Stars pack Chicago Film Fest screening of ‘Widows’

"Widows" star Viola Davis talks to Reel Chicago at the Chicago International Film Festival

“Widows” star Viola Davis talks to Reel Chicago at the Chicago International Film Festival

Academy Award-winners
Viola Davis and
Steve McQueen
led a celebrity
cavalcade that
buzzed throughout the
AMC River East lobby


A number of stars from the big-budget action movie, Widows, lit up a red carpet celebration before the film’s screening for the Chicago International Film Festival at AMC River East on Saturday night.

Academy Award-winner Viola Davis, who plays widow-turned-badass Veronica Rawlings, came first. Academy Award-winner Steve McQueen (12 Years a Slave), who directed and co-wrote the script with Gone Girl scribe Gillian Flynn, followed closely behind.



Other cast members in attendance included Michelle Rodriguez, Liam Neeson, Cynthia Erivo, and Bryan Tyree Henry. Producer Iain Canning and script co-writer Gillian Flynn completed the lineup.

An action heist thriller filmed and set in Chicago, Widows is the story of “four women with nothing in common except a debt left behind by their dead husbands’ criminal activities,” according to IMDb. Led by Davis’ character, Veronica, the women “take fate into their own hands, and conspire to forge a future on their own terms.”

A throng of reporters, cameras, lights, and microphones heightened the thrill for nearly an hour before the red carpet began. Tightly packed into a space reserved for media, they intensified a buzz that ran throughout the gargantuan lobby.



When asked about portraying Veronica, Davis’ response indicated that she clearly enjoyed the role. “The play-acting thing was good,” she told Reel Chicago. “Running, wearing the mask, being with the other girls.”

Critics like the film, too. NPR’s Linda Holmes wrote that Davis’ performance is “so fierce and specific that you will want to see her make 20 more action movies.” Time Out’s Joshua Rothkopf praised the story for containing a “purely pleasurable piece of transformation.”

In a wider perspective, the abundantly female cast of Widows pulled off much more than a revenge heist. Besides providing an hour-and-a-half of top-notch entertainment, they successfully reinforced the fact that any serious feature film must not only include but also celebrate women and people of color.

According to director Steve McQueen, this is best accomplished by “by telling the truth.”
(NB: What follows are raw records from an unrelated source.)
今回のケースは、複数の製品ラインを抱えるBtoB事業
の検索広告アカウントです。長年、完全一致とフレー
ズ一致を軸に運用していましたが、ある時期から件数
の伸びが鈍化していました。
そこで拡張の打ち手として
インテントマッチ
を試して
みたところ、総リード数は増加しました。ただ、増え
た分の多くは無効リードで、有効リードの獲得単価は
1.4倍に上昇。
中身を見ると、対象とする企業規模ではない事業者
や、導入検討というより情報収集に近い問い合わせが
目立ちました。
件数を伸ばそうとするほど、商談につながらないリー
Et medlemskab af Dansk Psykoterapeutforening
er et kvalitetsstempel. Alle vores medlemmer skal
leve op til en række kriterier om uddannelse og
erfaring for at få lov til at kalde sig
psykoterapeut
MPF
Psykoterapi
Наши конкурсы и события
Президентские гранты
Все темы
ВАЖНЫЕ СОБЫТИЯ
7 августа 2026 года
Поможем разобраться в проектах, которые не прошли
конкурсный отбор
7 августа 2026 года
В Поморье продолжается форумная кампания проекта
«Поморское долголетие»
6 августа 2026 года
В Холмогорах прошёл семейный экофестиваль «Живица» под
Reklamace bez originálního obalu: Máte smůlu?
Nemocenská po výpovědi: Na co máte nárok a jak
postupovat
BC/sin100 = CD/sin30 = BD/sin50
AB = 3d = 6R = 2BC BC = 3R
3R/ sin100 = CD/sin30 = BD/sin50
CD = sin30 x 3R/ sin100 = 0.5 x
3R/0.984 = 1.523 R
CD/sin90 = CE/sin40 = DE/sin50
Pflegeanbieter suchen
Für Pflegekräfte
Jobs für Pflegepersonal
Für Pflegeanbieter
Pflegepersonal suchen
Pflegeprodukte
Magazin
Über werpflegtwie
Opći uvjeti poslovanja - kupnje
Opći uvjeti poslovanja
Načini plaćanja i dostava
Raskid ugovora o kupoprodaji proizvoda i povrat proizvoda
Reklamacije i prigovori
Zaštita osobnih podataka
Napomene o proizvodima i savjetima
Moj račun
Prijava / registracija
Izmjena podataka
“It’s that simple: (women) don’t have to be the Hollywood archetype of what a woman is,” he continued. “They can actually be a woman and do the things that women normally do.”

For Davis, those things include getting mad. Her character takes the quality to glorious lengths in the film, and she believes that the example should resonate outside of the theater.

“I think there’s legitimacy to anger,” she explained. “It tells you when someone has crossed the line … and you’re certainly seeing that in the zeitgeist now.”



Davis spent an unusually long but totally appreciated amount of time with each reporter in line, but no one was complaining. Gracious, sincere, and engaging, she listened to questions with absolute concentration, carefully considered her responses, and then answered with a compelling and natural charm.

As a result, most members of the press were unable to interview the breathtaking group of celebrities on hand. But Reel Chicago did find a moment to speak with Michelle Rodriguez, who eagerly credited everyone but herself for the film’s success.

“I’m not Viola Davis,” the actress exclaimed. “She’s like a queen.”